Under changes made by the Obama administration, more borrowers were allowed to lower their monthly student loan payments based on their income. The relief was welcomed by recent grads who hadn’t yet landed a high-paying job, as well as others who were struggling financially after the Great Recession and feared defaulting on their loans.
But the expanded income-driven repayment plans come at a cost to the federal government, which lends about $100 billion in student loans each year.
The program loses money because some participants, over the life of their loans, will pay less than they would under a standard repayment plan.
It’s difficult to predict how much the program will cost in the future. But the Government Accountability Office estimates that loans issued between 2009 and 2016, originally projected to cost $25 billion, will cost $53 billion.
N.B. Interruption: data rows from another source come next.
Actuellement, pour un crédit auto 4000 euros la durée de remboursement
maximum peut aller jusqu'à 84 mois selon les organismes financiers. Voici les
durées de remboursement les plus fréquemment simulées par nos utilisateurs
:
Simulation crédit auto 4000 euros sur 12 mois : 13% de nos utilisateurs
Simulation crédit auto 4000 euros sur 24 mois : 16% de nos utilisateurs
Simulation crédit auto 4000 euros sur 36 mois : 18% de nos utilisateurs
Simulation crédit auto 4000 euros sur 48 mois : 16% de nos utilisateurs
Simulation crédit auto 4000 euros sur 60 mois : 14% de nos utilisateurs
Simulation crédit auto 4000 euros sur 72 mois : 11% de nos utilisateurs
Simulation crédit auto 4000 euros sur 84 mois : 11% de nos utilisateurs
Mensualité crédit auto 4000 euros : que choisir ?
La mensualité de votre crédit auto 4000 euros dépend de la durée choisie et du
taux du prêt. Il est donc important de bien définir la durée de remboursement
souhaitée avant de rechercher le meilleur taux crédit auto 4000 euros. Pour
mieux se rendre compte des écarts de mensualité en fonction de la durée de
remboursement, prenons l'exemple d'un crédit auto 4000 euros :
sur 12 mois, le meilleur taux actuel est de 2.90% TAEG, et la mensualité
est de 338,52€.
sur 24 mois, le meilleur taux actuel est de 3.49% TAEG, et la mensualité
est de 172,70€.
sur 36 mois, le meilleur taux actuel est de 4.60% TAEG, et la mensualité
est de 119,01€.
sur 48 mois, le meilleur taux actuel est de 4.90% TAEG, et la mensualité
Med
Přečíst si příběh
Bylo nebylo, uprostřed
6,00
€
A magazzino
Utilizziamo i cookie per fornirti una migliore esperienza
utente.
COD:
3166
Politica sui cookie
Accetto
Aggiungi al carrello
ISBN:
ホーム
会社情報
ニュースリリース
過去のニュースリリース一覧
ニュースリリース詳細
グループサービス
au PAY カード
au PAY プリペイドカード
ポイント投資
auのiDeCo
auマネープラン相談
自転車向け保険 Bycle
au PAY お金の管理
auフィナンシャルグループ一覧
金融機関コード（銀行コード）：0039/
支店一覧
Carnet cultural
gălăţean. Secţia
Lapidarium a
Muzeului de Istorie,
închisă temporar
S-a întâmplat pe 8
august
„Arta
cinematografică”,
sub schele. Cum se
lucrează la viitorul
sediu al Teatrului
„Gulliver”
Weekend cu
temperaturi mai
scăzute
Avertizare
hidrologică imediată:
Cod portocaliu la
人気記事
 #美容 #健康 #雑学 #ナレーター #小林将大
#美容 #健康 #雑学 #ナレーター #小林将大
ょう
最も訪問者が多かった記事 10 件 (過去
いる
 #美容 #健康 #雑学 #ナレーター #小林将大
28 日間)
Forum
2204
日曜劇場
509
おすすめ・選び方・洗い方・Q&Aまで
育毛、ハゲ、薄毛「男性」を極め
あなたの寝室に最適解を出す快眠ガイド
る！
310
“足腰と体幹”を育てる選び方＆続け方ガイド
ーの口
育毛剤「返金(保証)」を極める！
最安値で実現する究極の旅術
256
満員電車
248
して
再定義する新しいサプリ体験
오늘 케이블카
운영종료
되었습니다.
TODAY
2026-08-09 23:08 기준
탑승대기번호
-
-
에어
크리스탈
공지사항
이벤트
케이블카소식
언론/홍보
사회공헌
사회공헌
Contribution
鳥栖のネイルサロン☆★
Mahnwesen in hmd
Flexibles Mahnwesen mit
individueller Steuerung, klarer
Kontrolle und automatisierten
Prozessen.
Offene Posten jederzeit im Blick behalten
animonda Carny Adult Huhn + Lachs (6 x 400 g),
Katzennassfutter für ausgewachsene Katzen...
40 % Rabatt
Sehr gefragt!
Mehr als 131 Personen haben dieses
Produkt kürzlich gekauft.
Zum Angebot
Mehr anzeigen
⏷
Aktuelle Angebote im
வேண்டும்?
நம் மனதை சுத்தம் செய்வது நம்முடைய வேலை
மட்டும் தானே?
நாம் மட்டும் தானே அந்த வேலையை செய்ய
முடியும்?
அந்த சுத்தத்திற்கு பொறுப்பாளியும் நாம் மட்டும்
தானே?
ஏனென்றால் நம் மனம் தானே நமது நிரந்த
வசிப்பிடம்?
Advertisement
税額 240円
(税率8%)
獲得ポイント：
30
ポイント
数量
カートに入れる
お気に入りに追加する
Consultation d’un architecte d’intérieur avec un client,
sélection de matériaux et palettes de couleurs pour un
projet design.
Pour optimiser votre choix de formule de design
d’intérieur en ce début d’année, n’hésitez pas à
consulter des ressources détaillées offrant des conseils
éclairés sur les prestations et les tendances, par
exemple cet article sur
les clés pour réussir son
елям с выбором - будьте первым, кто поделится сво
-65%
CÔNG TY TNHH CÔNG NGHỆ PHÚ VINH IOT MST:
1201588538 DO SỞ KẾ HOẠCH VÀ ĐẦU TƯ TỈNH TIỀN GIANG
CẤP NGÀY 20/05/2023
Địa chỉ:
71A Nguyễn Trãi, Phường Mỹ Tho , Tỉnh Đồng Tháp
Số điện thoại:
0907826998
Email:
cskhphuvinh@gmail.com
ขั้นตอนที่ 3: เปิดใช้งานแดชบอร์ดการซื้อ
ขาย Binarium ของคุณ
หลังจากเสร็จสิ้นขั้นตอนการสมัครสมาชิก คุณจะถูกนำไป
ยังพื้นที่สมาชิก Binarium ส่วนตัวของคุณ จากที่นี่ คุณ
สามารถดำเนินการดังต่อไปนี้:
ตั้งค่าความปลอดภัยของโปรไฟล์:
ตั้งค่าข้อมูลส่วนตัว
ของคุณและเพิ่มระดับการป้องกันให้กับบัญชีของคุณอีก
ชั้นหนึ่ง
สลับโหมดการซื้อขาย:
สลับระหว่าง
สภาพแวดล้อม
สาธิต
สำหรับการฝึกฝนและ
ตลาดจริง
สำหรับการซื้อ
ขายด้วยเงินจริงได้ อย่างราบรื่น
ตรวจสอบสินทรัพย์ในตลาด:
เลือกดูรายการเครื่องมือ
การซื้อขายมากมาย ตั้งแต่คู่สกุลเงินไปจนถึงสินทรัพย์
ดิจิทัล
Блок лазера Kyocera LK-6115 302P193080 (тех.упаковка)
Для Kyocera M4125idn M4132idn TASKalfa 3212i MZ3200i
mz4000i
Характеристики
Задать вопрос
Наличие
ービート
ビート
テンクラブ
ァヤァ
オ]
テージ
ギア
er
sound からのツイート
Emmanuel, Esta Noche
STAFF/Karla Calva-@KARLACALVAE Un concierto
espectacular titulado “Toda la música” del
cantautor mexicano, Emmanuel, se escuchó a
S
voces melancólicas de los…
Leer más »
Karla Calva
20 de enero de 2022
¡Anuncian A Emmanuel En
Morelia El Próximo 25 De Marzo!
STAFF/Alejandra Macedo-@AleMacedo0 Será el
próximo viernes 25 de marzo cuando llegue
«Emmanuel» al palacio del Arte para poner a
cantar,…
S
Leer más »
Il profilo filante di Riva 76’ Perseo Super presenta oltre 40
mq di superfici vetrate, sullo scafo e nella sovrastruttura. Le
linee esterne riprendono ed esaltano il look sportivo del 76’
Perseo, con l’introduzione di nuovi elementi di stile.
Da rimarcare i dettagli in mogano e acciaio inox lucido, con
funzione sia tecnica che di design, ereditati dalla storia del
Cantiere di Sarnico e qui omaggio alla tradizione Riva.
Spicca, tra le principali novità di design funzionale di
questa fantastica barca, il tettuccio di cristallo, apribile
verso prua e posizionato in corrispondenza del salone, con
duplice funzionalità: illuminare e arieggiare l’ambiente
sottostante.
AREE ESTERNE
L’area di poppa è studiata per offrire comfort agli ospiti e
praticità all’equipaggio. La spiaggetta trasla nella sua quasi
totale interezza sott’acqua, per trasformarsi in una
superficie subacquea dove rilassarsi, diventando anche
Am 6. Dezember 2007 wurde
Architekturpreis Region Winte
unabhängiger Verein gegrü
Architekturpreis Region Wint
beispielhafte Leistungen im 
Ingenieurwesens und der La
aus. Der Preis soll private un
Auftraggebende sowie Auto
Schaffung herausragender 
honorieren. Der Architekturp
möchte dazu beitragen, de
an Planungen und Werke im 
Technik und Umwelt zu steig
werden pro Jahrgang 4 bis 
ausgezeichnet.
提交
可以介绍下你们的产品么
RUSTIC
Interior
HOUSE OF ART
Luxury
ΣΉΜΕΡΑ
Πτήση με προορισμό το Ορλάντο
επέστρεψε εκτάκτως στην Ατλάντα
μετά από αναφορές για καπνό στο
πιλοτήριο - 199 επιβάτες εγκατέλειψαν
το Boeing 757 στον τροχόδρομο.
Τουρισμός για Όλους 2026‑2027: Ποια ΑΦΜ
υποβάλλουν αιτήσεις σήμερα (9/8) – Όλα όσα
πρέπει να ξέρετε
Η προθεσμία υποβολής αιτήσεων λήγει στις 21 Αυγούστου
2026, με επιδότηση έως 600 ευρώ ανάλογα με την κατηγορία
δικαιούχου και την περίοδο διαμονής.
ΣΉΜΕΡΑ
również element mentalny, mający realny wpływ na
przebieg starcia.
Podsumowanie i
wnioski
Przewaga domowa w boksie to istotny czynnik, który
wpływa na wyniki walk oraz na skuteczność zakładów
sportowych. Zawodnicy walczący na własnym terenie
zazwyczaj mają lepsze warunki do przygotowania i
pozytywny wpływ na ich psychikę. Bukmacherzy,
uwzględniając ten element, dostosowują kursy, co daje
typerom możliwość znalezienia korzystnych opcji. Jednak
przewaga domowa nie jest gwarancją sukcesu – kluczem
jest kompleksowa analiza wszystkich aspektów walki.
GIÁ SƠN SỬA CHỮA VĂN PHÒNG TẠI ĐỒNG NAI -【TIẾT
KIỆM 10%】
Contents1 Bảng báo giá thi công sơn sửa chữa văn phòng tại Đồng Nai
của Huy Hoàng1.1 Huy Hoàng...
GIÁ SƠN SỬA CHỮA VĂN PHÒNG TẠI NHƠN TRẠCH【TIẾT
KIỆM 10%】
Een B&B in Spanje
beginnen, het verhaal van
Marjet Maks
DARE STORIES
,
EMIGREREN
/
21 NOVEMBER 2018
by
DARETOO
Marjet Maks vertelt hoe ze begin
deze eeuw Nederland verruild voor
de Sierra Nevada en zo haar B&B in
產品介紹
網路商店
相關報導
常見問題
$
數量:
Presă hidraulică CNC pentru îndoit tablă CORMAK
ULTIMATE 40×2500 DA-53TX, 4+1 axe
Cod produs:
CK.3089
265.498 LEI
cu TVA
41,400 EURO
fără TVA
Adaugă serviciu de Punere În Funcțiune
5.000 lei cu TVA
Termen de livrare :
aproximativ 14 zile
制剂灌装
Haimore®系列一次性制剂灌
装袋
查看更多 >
“It’s an expensive program that’s bigger than anyone ever told us it would be,” said Jason Delisle, a fellow at the American Enterprise Institute.
The GAO found that the government will lose $21 for every $100 in student loans issued to someone who takes advantage of an income-driven repayment plan.
The number of people enrolling in these repayment plans has far outpaced what was expected. About 5.3 million people (24% of all borrowers) are currently paying back their loans this way, the report said.
Actual costs won’t be known until loans are fully paid off, which could take decades. But the GAO also found that the way the Department of Education has estimated the cost “has numerous weaknesses” that make it difficult for policymakers to assess the program. The department has agreed to address the issues.
The GAO report was requested by Senator Mike Enzi, a Republican from Wyoming who chairs the Senate Budget Committee.
Since the 1990s, borrowers have been able to use some form of income-driven repayment plans. But Obama made them more generous. He capped borrowers’ monthly payments at 10% of their income, extended the repayment period from 10 to as long as 25 years, and offered to forgive any remaining balances when that time is up.
The GAO expects $108 billion to be forgiven for loans disbursed between 1995 and 2017.
Congress has made efforts to rein in the program. Some have suggested limiting it to new, undergraduate borrowers only.
“This report gives policymakers a little more momentum for rolling back the program,” Delisle said.
But that kind of legislation could be met with pushback from the president-elect. During the campaign, Trump said he would make Obama’s program even more generous by capping monthly payments at 12.5% and cutting the repayment period down to 15 years.